What obligations does a market participant have under REMIT if the market participant owns or controls multiple sites as a single economic entity, each of which has a consumption capacity less than 600GWh, but which have a total technical capability to consume 600GWh or more?
Pursuant to Article 2(4) of REMIT, any contract for the supply and distribution of electricity or natural gas to such a final customer is considered as a wholesale energy product, so the final customer entering into these contracts is a market participant.
In this example there is no obligation for the market participant to report contracts for the supply of energy to its consumption sites. The final customer contracts that are reportable to the Agency are those under Article 3(1) (a) (vii) of Commission Implementing Regulation (EU) No 1348/2014 where the contract is for the supply to a single consumption unit with a technical capability to consume of 600GWh/year or more, or the market participant trades these contracts on an organised market place, or the market participant enters into sale contracts outside an organised market place.

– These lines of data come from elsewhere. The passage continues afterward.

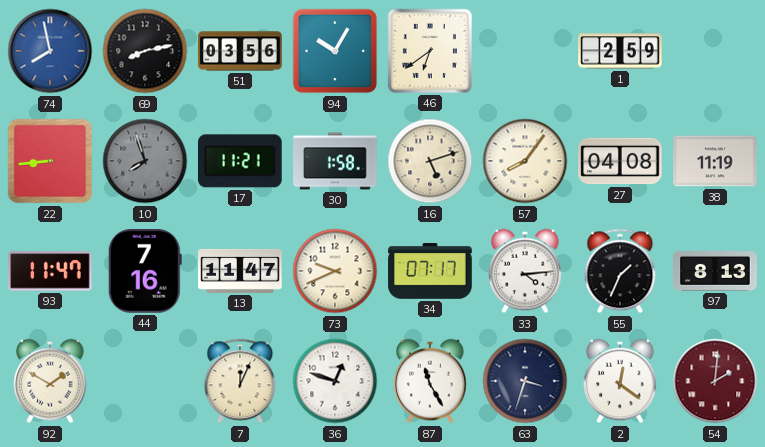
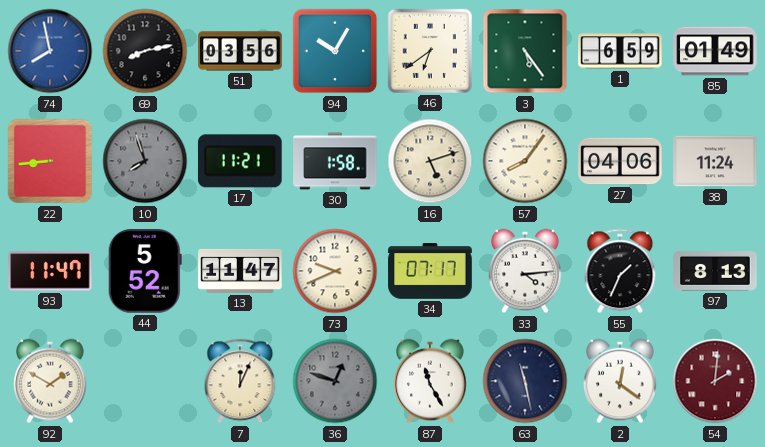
3: none -> 5:24
1: 2:59 -> 6:59
85: none -> 01:49
27: 04:08 -> 04:06
38: 11:19 -> 11:24
44: 7:16 -> 5:52
36 dial: white -> grey
63: 3:33 -> 11:28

In the case where the market participant only buys these contracts for consumption outside an organised market place, the market participant will not have to register with the relevant NRA as the market participant is not entering into transactions which are required to be reported to the Agency in accordance with Article 8(1) of REMIT. However, such a final customer as a market participant is still subject to REMIT, including the obligation to publish inside information according to Article 4 of REMIT and the prohibition of market manipulation, including attempted market manipulation, according to Article 5 of REMIT.